The Washington state House and Senate should act immediately on bills placing teacher effectiveness above seniority in layoff decisions. Inaction is the equivalent of political cowardice.

WILL enough Democratic lawmakers stand up to the powerful state teachers union to ensure teacher-effectiveness bills survive Thursday's deadline for moving out of House committees?

A similar deadline for the Senate is Monday. The hope is that enough lawmakers are more concerned about the education of children than appeasing the Washington Education Association. The teachers union opposes House Bill 1609 and Senate Bill 5399, which would make effectiveness more of a deciding factor than seniority in layoff decisions.

If legislators kill the bills with inaction, they are ignoring the calls of parents, education groups and brave teachers who've gone against their union on this issue. Lawmakers will be thumbing their noses at informed research, including the University of Washington's study underscoring the academic harm to students when layoffs rob classrooms of effective teachers.

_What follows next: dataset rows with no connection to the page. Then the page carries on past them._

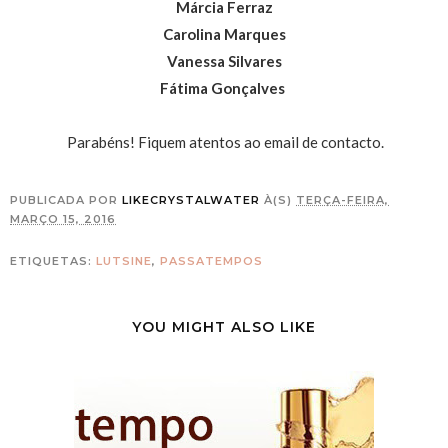
Márcia Ferraz
Carolina Marques
Vanessa Silvares
Fátima Gonçalves
Parabéns! Fiquem atentos ao email de contacto.
PUBLICADA POR
LIKECRYSTALWATER
À(S)
TERÇA-FEIRA,
MARÇO 15, 2016
ETIQUETAS:
LUTSINE
,
PASSATEMPOS
YOU MIGHT ALSO LIKE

Worse, lawmakers will be prizing their own political skins above children. One wonders how much support the bills' sponsors, Rep. Eric Pettigrew, D-Seattle, and Sen. Rodney Tom, D-Medina, would be getting if the WEA played the 800-pound gorilla in favor of the proposals rather than against.

Current budget challenges make teacher layoffs inevitable. The bills would allow school districts to keep the best teachers in the classroom during good and bad budget times. The current system favoring seniority gives greater priority to a senior teacher on probation than a junior one named Teacher of the Year.

If these bills don't survive, special ire should be reserved for Sen. Rosemary McAuliffe, chair of the Senate Committee on Early Learning and K-12 Education. In contrast to the open-mindedness shown by her House counterpart, Rep. Sharon Tomiko Santos, McAuliffe has refused to schedule the teacher-effectiveness bill for a hearing.

Her unwillingness even to entertain a discussion has cost the Bothell Democrat credibility. Santos's hearing on the bill offers hope that it could survive in the House.